In an interview for BIRN’s Jeta ne Kosove programme, speaker of the Kosovo Assembly Vjosa Osmani discussed the formation of the new government, reciprocal measures with Serbia being scrapped and her political future.
For Vjosa Osmani, the Speaker of the Kosovo Assembly, it was unimaginable that her party, the Democratic League of Kosovo, LDK, would vote in favour of extinguishing its partnership with Vetevendosje only 51 days after the two parties formed a coalition government. “I never believed that it would come to this, very frankly,” she told BIRN’s televised show Jeta ne Kosove.

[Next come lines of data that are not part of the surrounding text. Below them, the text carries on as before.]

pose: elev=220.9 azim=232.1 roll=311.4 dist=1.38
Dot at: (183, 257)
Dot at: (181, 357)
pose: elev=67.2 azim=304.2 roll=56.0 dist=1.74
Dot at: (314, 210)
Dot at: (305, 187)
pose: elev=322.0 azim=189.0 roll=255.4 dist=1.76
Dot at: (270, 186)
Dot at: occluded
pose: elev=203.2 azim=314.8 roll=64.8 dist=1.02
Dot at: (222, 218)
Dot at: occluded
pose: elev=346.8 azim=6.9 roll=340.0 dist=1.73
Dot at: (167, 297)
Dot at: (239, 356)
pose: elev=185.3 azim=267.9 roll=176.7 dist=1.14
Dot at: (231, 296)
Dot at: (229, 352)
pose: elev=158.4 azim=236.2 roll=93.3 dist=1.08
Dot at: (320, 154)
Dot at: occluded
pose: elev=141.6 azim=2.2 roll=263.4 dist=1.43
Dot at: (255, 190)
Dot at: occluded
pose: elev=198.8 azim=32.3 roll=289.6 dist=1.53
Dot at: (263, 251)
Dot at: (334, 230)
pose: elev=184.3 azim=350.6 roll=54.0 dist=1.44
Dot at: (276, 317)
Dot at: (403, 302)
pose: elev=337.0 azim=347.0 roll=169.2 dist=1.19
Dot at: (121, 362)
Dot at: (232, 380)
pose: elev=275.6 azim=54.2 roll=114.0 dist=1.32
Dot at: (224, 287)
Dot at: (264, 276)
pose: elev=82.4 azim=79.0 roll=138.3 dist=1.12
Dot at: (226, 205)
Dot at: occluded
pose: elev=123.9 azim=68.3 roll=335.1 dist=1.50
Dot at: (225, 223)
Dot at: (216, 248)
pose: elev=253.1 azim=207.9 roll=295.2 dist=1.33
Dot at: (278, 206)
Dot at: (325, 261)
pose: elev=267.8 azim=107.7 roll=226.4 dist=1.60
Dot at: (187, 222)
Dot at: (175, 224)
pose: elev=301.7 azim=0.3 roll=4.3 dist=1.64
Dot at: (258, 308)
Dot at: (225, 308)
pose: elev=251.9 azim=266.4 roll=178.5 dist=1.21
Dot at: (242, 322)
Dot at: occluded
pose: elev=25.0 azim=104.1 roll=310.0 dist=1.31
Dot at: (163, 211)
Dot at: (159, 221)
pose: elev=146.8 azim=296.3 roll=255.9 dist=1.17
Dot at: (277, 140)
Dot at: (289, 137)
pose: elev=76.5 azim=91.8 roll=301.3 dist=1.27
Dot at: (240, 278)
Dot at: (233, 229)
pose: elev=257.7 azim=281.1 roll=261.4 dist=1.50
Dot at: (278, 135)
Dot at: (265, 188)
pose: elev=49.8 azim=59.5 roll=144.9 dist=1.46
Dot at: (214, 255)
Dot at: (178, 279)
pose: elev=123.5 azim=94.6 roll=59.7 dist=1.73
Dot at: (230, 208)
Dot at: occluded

Osmani, who did not support breaking the LDK-Vetevendosje coalition on March 25, criticised her party for causing the downfall of the previous government when it did. “Ideally, my party would never have organised the motion in the midst of a pandemic,” she said.
For Osmani, who was LDK’s prime ministerial candidate during the October 6 elections, the circumstances in which Avdullah Hoti’s government was formed are “worrying” for Kosovo’s democracy, noting that President Hashim Thaci was directly involved in lobbying to secure the votes for the government.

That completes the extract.